Monday, December 29, 2014

Towering Ego: St. Augustine Already Has an "Observation Tower" (the Lighthouse) and Does NOT Need Another

A retired New Jersey engineer/businessman dreams of building a tower taller than the cross (which is 250 feet). What a nightmare.
A similar tower blotted the sky near Gettysburg battlefield until it was demolished in 2000.
We already have a fine observation tower (the Lighthouse) and it is authentic and evocative (the symbol of the St. Augustine Record).
We, The People, shall defeat any efforts to ruin our City with another tall building. The six story bank building erected in 1927 stirred outrage and resulted in our height ordinance.
We're a small town, not Paris or Seattle, and don't need a Space Needle or an Eiffel Tower, thank you.
May this tower never darken our Nation's Oldest City.


As The New York Times reported in 2000:

Much-Derided Gettysburg Observation Tower Is Felled

Published: July 4, 2000

One hundred and thirty-seven years after Union troops bested Gen. Robert E. Lee and his Confederate legions in their desperate gamble known as Pickett's charge, the National Park Service today demolished an observation tower that has been a magnet for criticism from historians, park officials and battlefield preservationists.

At 5:02 this afternoon, after four minutes of delay and two countdowns, a group of Civil War re-enactors, some dressed in Confederate gray and others in Union blue, fired dummy charges toward the tower. Less than 10 seconds later, 15.5 pounds of demolition charges that had been placed on the tower exploded, collapsing the structure.

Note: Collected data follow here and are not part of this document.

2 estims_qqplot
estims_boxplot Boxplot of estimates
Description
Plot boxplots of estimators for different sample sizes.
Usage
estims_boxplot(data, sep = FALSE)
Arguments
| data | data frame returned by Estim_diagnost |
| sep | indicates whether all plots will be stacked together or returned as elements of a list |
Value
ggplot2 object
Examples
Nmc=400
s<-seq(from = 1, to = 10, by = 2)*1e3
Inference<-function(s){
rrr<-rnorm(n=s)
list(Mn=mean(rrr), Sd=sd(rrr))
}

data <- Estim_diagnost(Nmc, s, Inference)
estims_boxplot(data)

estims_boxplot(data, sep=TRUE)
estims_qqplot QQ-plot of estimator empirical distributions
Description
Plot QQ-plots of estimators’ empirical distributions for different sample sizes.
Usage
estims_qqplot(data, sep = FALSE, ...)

Taking down the 307-foot structure, the Gettysburg National Tower, is the first step in an effort to restore the battlefield to its appearance in 1863, Park Service officials said.

''This is sacred ground,'' the secretary of the interior, Bruce Babbitt said. ''Americans come here to learn of their past, to understand how it was in those days when we remade ourselves as a new nation.''


1 comment:

Anonymous said...

Watch someone try to slip this by with a P.U.D.

If you've walked the downtown area lately, you'll see/feel the canyons created by Flagler College in its rapacious pursuit to build its business.

Every time someone "discovers" St. Augustine, they just have to put his/her mark on it.

Don't forget Pat Croce's "replica" tower in the Colonial Quarter. Is it vacant yet?